Two-dimensional transition metal tellurides (2D-TMTs) offer a uniquely rich playground for correlated quantum matter. Compared with their lighter chalcogenides homologues, the diffuse character of Te 5p orbitals promotes stronger interlayer coupling, enhanced metal-to-chalcogen charge transfer and intermediate-to-strong spin-orbit interaction, stabilizing a wealth of metastable polymorphs with relative low energies. This energy landscape enables phase engineering, by tuning the growth parameters, different polymorphs can be selectively stabilized at the monolayer regime, each hosting distinct correlated ground states. In the last years, we examine how molecular beam epitaxy (MBE) on decoupling substrates, combined with surface science techniques (STM/STS, nc-AFM, ARPES, XMCD) and first-principles calculations, has uncovered charge density waves, excitonic insulator signatures, topological phases, and emergent magnetism across the telluride family (M = Mo, W, Nb, Ta, Ir, Pt, Mn).

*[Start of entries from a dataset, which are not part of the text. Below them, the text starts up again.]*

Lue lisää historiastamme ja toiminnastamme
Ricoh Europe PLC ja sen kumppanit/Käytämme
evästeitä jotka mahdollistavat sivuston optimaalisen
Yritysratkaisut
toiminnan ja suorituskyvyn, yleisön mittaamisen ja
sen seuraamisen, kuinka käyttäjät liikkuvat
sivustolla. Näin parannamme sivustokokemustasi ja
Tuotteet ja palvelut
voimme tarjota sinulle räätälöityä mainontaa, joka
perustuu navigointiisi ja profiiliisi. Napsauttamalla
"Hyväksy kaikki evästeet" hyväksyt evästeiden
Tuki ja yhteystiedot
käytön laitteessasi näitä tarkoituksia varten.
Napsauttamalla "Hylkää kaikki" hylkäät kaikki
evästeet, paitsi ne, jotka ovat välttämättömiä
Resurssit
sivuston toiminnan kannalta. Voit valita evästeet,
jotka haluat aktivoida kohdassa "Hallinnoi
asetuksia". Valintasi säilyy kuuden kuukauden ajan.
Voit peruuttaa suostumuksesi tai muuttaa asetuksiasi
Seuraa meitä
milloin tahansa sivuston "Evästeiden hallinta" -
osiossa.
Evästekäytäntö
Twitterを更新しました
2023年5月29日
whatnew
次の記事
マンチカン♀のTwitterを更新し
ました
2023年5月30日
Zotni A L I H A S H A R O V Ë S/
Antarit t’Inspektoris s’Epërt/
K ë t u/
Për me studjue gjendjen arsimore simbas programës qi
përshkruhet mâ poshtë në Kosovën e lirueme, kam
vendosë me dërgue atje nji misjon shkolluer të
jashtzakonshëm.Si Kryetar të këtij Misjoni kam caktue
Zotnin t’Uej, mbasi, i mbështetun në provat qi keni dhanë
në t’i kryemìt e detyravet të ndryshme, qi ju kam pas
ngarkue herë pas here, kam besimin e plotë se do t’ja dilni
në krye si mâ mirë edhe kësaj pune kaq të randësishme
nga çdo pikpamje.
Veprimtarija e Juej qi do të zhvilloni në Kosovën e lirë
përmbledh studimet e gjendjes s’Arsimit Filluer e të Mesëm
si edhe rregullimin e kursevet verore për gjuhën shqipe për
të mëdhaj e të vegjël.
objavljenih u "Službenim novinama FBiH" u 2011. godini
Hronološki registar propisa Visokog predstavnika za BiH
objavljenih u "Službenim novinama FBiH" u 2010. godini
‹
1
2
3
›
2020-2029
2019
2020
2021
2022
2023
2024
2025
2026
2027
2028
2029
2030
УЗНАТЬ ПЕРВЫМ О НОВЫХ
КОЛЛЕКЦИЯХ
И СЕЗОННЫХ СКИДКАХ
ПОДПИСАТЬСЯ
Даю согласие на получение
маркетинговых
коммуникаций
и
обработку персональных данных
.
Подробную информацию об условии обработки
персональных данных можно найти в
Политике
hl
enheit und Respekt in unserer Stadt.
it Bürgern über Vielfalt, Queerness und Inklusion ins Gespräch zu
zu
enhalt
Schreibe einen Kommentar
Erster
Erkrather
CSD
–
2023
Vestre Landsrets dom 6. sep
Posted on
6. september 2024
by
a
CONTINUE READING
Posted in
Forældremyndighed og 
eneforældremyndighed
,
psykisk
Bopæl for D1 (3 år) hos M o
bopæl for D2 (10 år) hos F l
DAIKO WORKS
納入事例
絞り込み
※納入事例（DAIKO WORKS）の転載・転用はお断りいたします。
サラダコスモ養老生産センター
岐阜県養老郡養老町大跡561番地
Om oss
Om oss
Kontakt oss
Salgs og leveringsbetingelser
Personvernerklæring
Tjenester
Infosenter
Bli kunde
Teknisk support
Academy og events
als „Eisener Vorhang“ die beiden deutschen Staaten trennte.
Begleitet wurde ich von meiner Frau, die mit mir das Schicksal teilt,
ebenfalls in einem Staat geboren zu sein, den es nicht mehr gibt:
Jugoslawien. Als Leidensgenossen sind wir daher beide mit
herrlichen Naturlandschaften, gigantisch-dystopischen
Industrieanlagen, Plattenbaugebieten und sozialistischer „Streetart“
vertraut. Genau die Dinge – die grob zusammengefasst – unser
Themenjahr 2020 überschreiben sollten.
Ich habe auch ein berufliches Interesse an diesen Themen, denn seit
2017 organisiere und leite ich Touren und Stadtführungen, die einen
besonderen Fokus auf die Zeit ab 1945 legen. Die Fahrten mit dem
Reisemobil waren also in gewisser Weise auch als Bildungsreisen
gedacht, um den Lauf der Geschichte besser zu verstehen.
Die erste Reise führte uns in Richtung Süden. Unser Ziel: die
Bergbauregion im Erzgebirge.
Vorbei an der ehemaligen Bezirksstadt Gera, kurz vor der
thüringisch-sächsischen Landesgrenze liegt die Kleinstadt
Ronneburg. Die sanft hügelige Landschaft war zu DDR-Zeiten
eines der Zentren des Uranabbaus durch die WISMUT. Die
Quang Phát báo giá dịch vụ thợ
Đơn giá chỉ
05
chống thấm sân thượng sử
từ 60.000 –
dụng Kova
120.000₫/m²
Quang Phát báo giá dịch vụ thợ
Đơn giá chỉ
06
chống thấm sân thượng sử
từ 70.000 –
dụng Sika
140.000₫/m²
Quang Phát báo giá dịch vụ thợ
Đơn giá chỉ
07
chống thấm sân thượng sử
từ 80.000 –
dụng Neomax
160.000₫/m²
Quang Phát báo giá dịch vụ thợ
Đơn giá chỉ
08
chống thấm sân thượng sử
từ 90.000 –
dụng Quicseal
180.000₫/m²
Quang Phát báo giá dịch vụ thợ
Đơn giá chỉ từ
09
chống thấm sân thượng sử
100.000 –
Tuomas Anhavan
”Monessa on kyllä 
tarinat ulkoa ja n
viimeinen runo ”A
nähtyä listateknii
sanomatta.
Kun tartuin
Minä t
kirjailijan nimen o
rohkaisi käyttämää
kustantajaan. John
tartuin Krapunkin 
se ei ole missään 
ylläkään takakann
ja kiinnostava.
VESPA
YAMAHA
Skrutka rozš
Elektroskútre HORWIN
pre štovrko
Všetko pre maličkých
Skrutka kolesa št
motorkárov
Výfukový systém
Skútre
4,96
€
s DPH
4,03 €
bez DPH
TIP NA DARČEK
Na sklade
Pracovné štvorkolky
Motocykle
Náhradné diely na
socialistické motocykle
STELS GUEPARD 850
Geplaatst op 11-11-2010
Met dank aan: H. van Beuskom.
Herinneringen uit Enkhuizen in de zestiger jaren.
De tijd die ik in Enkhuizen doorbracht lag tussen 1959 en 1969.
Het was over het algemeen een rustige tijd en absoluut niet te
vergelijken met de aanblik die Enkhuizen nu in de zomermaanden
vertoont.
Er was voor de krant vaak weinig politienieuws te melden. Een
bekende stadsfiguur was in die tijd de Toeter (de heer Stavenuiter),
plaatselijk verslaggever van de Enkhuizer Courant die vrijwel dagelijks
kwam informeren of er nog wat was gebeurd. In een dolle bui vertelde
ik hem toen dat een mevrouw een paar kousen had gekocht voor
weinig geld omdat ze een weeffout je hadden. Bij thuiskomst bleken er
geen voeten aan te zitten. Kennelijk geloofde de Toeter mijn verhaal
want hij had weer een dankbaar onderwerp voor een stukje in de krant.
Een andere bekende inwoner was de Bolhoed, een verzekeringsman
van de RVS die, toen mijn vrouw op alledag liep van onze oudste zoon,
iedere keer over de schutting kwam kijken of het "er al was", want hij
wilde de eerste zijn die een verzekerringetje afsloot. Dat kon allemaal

Intercalation of heavy elements into graphene grown on Ir(111) induces strong spin-orbit coupling and creates tunable platforms for topological effects. Recently, we have demonstrated that Te intercalation in Gr/Ir(111) provides a promising platform for tailoring spin-orbit coupling properties, including the possibility of opening a bandgap and realizing spin-dependent transport phenomena, such as the quantum spin Hall effect. Using STM/STS, we map the band structure renormalization, and the emergence of spin-polarized edge states across the Te-functionalized interface. By combining STM with ARPES, we access both real-space electronic structure at atomic scale and momentum-resolved band topology, visualizing edge state signatures and their spatial distribution at domain boundaries and defects. These results establish Te-intercalated graphene as a tunable platform for engineering topological transport in initially non-topological 2D systems.